El Comité de Derechos Humanos de las Naciones Unidas determinó que Nicaragua vulneró los derechos de una niña que sufrió violencia sexual y a quien no se le permitió interrumpir su embarazo ni se le brindó información sobre las posibilidades de adopción.
A partir de marzo de 2013, a los trece años, la autora fue víctima de violación sexual por el sacerdote que dirigía el coro en el que participaba, quien le proporcionaba anticonceptivos orales de emergencia luego de las agresiones para evitar que quedara embarazada.
En septiembre de 2014, a los quince años, se detectó un embarazo de catorce semanas. Al verificarse que fue producto de violación sexual, se le remitió al servicio de psicología para que acepte la maternidad.
En octubre de 2014, se interpuso una denuncia por violación sexual. La policía dilató el inicio de la investigación hasta marzo de 2015, según se refirió al padre de la autora, por la importancia del denunciado. A pesar de que el Juzgado Distrital ordenó la detención en agosto de 2015, esta no ha sido ejecutada hasta hoy.
En abril de 2015, la autora dio a luz mediante cesárea. Mala praxis médica le ocasionó un desgarro interno que afecta su salud hasta la actualidad.
La autora y su familia son objeto de hostigamiento por la comunidad por haber denunciado a una figura eclesiástica.
La autora señala que la única manera legal de acceder a un aborto sería a través de un recurso de amparo por inconstitucionalidad de la norma aplicable. No obstante, se han presentado numerosos recursos, ninguno de los cuales haya siod resuelto.
El Comité indica que la no adopción de medidas necesarias para lograr la plena efectividad del derecho de toda persona a la salud sexual y reproductiva, así como el hecho de no promulgar ni hacer cumplir las leyes pertinentes constituye violaciones de derechos humanos por omisión.
El Comité recuerda que los Estados partes deben proporcionar un acceso seguro, legal y efectivo al aborto cuando la vida y la salud de la mujer o la niña embarazada corran peligro, o cuando llevar el embarazo a término causaría dolores o sufrimientos considerables a la mujer o la niña embarazada, especialmente si el embarazo es consecuencia de una violación o incesto.
El Comité señala que el derecho a la vida incluye el derecho a disfrutar de una vida digna, de modo que los Estados partes deben adoptar todas las medidas apropiadas para hacer frente a las condiciones generales de la sociedad que puedan dar lugar a amenazas del derecho a la vida o impedir que las personas disfruten de su derecho a la vida con dignidad.
En dicho marco, el Comité agrega que todo niño tiene derecho a alentar un proyecto de vida que debe ser cuidado y fomentado por los poderes públicos para que se desarrolle en su beneficio y en el de la sociedad a la que pertenece.
El Comité concluye que Nicaragua vulneró el derecho a la vida de la autora, en su modalidad de vida digna, por no haberle brindado acceso al aborto ni información sobre alternativas de adopción, así como por la ausencia de acompañamiento ante su proyecto de vida frustrado.
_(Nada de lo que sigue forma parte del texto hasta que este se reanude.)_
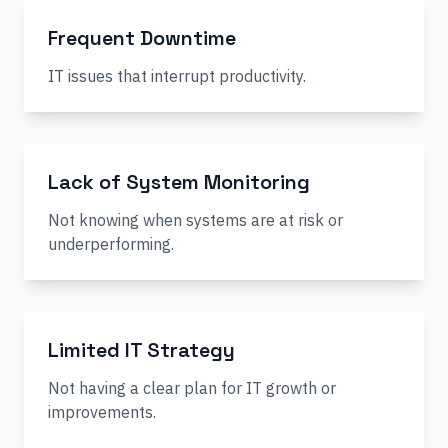
Frequent Downtime
IT issues that interrupt productivity.
Lack of System Monitoring
Not knowing when systems are at risk or
underperforming.
Limited IT Strategy
Not having a clear plan for IT growth or
improvements.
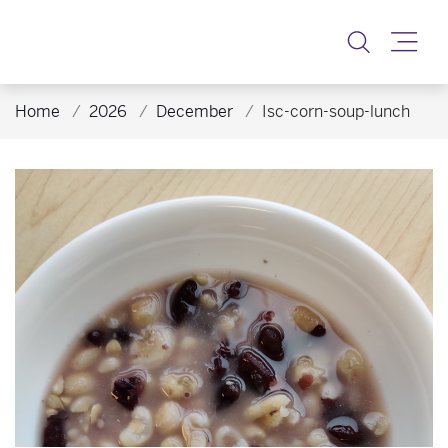
Toggle
Home
2026
December
Isc-corn-soup-lunch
El Comité agrega que Nicaragua vulneró el derecho a no ser objeto de torturas o tratos inhumanos o degradantes por la falta de prevención de violencia sexual, la violencia sufrida, la maternidad forzada, la falta de investigación en el marco de la denuncia penal, la revictimización y la falta de atención integral en su condición de menor.
El Comité observa que no ha habido avances en el proceso penal a pesar de que han pasado casi diez años desde la denuncia, que el agresor se encuentra identificado y ejerce presiones sobre la autora y que existe orden de aprehensión en su contra.
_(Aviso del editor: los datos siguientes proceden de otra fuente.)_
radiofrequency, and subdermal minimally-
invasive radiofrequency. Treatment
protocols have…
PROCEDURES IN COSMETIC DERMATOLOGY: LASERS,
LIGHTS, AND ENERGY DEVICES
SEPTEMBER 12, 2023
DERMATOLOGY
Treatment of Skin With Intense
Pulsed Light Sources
El Comité señala que, dado que la decisión de poner fin al embarazo se encuentra protegida por el derecho a la vida privada, la criminalización absoluta del aborto constituye una vulneración de este derecho. Además, ello constituye un trato diferencial basado en el sexo que se basa sobre un estereotipo de género por la función reproductiva de la mujer.
El Comité agrega además que la falta de información sobre las posibilidades tanto de interrumpir su embarazo como de dar su hijo en adopción impidieron que la autora pudiera tomar decisiones informadas sobre su salud sexual y reproductiva, de modo que se vulneró el derecho de acceso a la información.
El Comité dispone como medidas de reparación el otorgamiento de una indemnización adecuada, reparar la afectación a su proyecto de vida, garantizar el acceso a educación para el hijo, brindar atención psicológica y llevar a cabo un acto de reconocimiento público de responsabilidad.
Además, el Comité solicita a Nicaragua adecuar su normativa interna para que todas las mujeres víctimas de violencia sexual puedan acceder al aborto, combatir la violencia sexual, capacitar a los profesionales de salud y operadores de justicia sobre la atención integral de casos de violencia sexual y desarrollar políticas adecuadas de adopción.